MOYENS ANNEXES au présent arrêt :
Moyens produits par la SCP Masse-Dessen, Thouvenin et Coudray, avocat aux Conseils, pour Mme X....
PREMIER MOYEN DE CASSATION :
Le moyen reproche à l'arrêt infirmatif attaqué d'avoir débouté l'exproprié (Mme X..., l'exposante), occupant évincé d'un local commercial, de sa demande en nullité de la procédure d'indemnisation ;
AUX MOTIFS QUE, par courrier du 8 (lire 7) novembre 2011, l'autorité expropriante, après avoir rappelé à Mme X... qu'elle avait manifesté l'intention de se réinstaller dans une officine déjà identifiée, lui avait adressé les deux propositions de transfert suivantes dans des emplacements construits dans le projet du centre-ville : 1° local de 250 m ² sur la nouvelle place de la Paix disponible fin 2011, loyer annuel de 80 euros HT/ m ², hors charges, 2° local de 280 m ² dans la nouvelle rue Gressier, transfert possible courant 2013, loyer annuel de 80 euros HT/ m ² hors charges ; qu'il était précisé que ces locaux se situaient à proximité immédiate de l'actuelle pharmacie de l'expropriée avec une amélioration des conditions de commercialité et d'achalandage ; que la CAVM rappelait que ces propositions s'inscrivaient dans le cadre de l'article L. 314-2 du code de l'urbanisme ; qu'elles portaient sur des locaux équivalents de celui occupé par l'expropriée (arrêt attaqué, p. 7, 1er et 2e attendus) ;
ALORS QUE, avant la fixation définitive des indem-nités d'expropriation, l'autorité expropriante doit préalable-ment faire à l'occupant évincé d'un local à usage d'habitation, professionnel ou mixte, au moins deux propositions de reloge-ment portant sur des locaux satisfaisant à certaines normes et conditions légales ; qu'en l'espèce, pour déclarer recevable la procédure d'indemnisation de l'expropriée évincée de son local commercial, le juge de l'expropriation a retenu que l'autorité expropriante lui avait adressé une proposition de relogement, sans examiner si les locaux concernés, inachevés, satisfaisaient effectivement aux normes et conditions légales ; qu'en statuant comme elle l'a fait, la cour d'appel a entaché sa décision d'un manque de base légale au regard de l'article L. 314-2 du code de l'urbanisme.

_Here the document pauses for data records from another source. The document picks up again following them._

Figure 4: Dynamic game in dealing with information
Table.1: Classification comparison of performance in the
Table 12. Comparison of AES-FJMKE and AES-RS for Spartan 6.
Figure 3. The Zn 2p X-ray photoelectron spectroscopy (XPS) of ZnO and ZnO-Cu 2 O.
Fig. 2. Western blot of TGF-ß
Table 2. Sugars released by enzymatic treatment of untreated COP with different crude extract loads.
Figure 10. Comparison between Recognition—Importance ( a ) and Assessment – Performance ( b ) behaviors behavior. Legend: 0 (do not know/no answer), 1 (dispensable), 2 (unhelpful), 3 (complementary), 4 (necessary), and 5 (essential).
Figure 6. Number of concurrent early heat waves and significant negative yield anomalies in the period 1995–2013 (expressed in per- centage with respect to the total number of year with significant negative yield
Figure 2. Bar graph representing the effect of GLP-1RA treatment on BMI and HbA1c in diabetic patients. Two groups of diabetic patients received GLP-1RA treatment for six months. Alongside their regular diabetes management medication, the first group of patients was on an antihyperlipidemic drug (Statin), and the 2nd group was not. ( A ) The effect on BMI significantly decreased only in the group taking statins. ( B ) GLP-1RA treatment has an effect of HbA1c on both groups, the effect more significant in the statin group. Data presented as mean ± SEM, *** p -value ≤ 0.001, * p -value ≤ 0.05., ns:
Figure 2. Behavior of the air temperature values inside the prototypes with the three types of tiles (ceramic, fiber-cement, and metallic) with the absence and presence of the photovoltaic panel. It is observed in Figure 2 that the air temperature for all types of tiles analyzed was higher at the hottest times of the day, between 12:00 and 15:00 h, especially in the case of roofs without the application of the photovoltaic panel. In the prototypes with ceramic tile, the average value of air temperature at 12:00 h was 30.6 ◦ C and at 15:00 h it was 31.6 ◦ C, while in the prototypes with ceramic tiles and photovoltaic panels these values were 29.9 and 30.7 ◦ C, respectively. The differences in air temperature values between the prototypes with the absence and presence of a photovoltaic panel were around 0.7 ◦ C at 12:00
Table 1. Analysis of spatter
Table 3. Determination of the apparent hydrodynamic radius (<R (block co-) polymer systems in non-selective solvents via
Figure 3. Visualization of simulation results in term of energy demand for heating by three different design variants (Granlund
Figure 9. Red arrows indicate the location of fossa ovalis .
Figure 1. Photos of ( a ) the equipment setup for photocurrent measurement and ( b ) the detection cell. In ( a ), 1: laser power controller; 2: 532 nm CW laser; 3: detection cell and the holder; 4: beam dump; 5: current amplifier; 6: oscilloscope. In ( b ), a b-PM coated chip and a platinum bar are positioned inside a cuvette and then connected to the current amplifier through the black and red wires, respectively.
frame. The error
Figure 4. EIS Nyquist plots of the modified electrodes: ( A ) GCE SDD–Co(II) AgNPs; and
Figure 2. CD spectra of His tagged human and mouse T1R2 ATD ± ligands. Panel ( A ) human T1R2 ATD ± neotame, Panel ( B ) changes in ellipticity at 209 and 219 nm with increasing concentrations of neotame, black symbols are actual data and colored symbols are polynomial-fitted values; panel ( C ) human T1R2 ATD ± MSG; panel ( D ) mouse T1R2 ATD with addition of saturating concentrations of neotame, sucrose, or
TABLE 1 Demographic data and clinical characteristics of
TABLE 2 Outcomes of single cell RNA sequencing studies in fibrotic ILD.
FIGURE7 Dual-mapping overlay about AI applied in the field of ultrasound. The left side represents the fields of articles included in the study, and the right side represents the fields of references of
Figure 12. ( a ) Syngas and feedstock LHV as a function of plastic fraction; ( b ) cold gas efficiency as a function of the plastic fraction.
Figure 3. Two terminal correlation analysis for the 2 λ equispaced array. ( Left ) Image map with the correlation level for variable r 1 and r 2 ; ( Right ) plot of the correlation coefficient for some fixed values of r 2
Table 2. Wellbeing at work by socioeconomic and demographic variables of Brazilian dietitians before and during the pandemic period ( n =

SECOND MOYEN DE CASSATION :
Le moyen reproche à l'arrêt infirmatif attaqué d'avoir débouté l'exproprié (Mme X..., l'exposante), évincé de son local commercial, de sa demande d'indemnité principale pour perte du droit au bail ;
AUX MOTIFS QUE les propositions de relogement faites par l'autorité expropriante portaient sur des locaux équi-valents situés dans la même agglomération au sens de l'article L. 13-20 du code de l'expropriation, peu important que le prix du loyer fût quatre fois supérieur à celui qui était acquitté par Mme X... dans ses anciens locaux ; que cette dernière ayant choisi elle-même de nouveaux locaux, l'expropriante n'était pas tenue au paiement d'une indemnité d'éviction (arrêt attaqué, p. 7, 2e attendu, p. 8, 2e attendu) ;
ALORS QUE l'expropriant est redevable d'une in-demnité en espèces dès lors qu'il n'offre pas au commerçant évincé un local équivalent situé dans la même agglomération ; qu'en l'espèce, l'arrêt infirmatif attaqué a relevé que les propositions de l'expropriant faite à l'expropriée portaient sur des locaux dont le loyer était quatre fois supérieur à celui acquitté par cette dernière dans le local exproprié ; qu'en retenant cependant que l'expropriant avait proposé des locaux équivalents, la cour d'appel n'a pas tiré les conséquences légales de ses propres constatations, en violation de l'article L. 13-20 du code de l'expropriation ;
ALORS QUE, en outre, l'expropriée rappelait (v. son mémoire du 21 mars 2014, p. 15, 5e et 7e alinéas, prod.) que la proposition faite le 7 novembre 2011 par l'autorité expro-priante portait sur un local « non achevé » et « non visitable en l'état », livré « semi-fini », et sur un autre, « fantôme », « non visitable et même non visible sur les plans », livré « semi-fini » en « 2013 », ajoutant que le plan annexé à ladite proposition était « particulièrement sommaire », dépourvu de « descriptif détaillé » et d'« information sur les possibilités d'aménagement » ; qu'en s'abstenant de répondre à ces conclusions faisant valoir que la proposition litigieuse était trop imprécise pour permettre d'apprécier le caractère équivalent des locaux proposés, la cour d'appel a méconnu les exigences de l'article 455 du code de procédure civile.